Lactoferrin is a glycoprotein that binds to two iron ions with high affinity and increases iron absorption. Lactoferrin enhances the uptake of iron by intestinal cells as the lactoferrin molecule enters the intestinal cell through its own receptor then iron is released from lactoferrin inside the intestinal cell and transported to the circulation via transferrin.20

Iron hemostasis is the balance between iron in the tissues and in the blood and is regulated by ferroportin that is an iron exporter protein that mediates the efflux of iron from enterocytes and storage tissue to blood and hepcidin. Hepcidin is a peptide synthesized by hepatocytes and increased in cases of iron overload. Hepcidin binds to ferroportin promoting its degradation and preventing iron absorption and transport from storage tissue. Inflammation associated with IBD involves the increase in inflammatory cytokines such as IL-6. IL-6 increases gene transcription of hepcidin and decreases the gene expression of ferroportin and therefore decreases intestinal iron absorption.21,22

In the present study lactoferrin significantly decreased IL-6 level compared to baseline data and to ferrous sulfate group and this is in accordance with Paesano et al. who reported that lactoferrin significantly decreased IL-6 in pregnant women with anemia 18. Lactoferrin may decrease the level of IL-6 due to its ability to regulate the transcription of inflammatory genes.23 The decrease in IL-6 may lead to downregulation of hepcidin and upregulation of ferroportin synthesis thus improving iron absorption and hemostasis.

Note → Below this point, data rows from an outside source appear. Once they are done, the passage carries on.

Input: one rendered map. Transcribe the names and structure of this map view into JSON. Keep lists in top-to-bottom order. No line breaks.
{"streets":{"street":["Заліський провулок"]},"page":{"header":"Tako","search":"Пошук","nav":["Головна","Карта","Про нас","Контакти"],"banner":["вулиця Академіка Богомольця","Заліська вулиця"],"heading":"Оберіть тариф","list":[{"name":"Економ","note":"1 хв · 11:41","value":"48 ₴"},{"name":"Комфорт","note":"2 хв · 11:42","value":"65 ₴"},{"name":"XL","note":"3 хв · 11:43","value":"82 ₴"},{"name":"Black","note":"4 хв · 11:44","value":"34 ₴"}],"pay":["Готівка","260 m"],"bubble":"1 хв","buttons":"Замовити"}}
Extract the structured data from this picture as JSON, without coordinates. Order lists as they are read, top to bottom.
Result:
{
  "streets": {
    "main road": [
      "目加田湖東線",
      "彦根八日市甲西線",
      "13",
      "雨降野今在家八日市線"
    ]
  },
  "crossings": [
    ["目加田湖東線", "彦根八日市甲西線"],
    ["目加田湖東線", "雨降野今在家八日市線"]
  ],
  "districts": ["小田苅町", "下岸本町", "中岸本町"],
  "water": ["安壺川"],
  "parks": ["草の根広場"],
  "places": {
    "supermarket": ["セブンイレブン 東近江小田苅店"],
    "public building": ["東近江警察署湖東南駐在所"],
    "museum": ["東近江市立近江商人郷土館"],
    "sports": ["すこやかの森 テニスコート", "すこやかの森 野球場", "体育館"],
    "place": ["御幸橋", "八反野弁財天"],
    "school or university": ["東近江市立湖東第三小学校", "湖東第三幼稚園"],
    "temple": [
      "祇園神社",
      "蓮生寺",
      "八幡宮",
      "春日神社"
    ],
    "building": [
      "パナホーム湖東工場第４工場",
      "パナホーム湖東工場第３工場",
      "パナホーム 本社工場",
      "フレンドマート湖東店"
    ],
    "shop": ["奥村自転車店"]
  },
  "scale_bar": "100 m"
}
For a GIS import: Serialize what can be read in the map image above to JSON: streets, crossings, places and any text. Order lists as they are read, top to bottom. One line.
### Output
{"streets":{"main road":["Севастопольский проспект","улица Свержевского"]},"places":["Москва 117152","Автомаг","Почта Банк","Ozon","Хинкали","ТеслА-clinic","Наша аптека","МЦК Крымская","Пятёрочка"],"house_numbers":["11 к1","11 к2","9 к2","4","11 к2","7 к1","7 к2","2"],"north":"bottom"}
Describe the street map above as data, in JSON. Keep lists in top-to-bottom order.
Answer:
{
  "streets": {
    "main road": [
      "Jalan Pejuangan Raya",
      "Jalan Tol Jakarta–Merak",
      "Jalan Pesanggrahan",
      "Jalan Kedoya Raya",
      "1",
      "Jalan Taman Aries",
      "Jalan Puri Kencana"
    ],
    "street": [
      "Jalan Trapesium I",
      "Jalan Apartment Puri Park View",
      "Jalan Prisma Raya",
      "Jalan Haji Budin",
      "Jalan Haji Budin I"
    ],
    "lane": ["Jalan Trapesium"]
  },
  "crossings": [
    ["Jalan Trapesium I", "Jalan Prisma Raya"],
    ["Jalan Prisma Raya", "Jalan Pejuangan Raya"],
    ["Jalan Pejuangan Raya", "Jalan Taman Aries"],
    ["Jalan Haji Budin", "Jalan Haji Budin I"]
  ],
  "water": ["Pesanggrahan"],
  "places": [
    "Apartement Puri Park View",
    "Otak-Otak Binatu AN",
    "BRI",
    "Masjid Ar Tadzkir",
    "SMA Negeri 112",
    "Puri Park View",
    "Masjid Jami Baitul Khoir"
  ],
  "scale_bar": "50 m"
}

Gastrointestinal side effects of oral iron are related to the unabsorbed iron fraction that remains in the gut lumen.24 In our study lactoferrin showed lower incidence of side effects compared to ferrous sulfate that may be due to the incorporation of iron in the lactoferrin molecule in the form of lactoferrin–iron complex and iron is only released inside enterocytes.

Our study reveals significant improvement in Hb, serum iron, TS, and serum ferritin in IBD children with IDA receiving lactoferrin compared to those receiving ferrous sulfate probably due to an increase in iron absorption, decreasing IL-6 and improving iron absorption and hemostasis through modulation of hepcidin and ferroportin. Moreover, lactoferrin has a lower incidence of gastrointestinal side effects and thus better patient compliance compared with ferrous sulfate.

Limitation of the study: relatively small sample size and short duration of follow-up, so further clinical trial on larger sample size with longer follow-up is required to confirm our results.


Lactoferrin is a promising effective treatment with fewer side effects than oral elemental iron in children with IBD and IDA.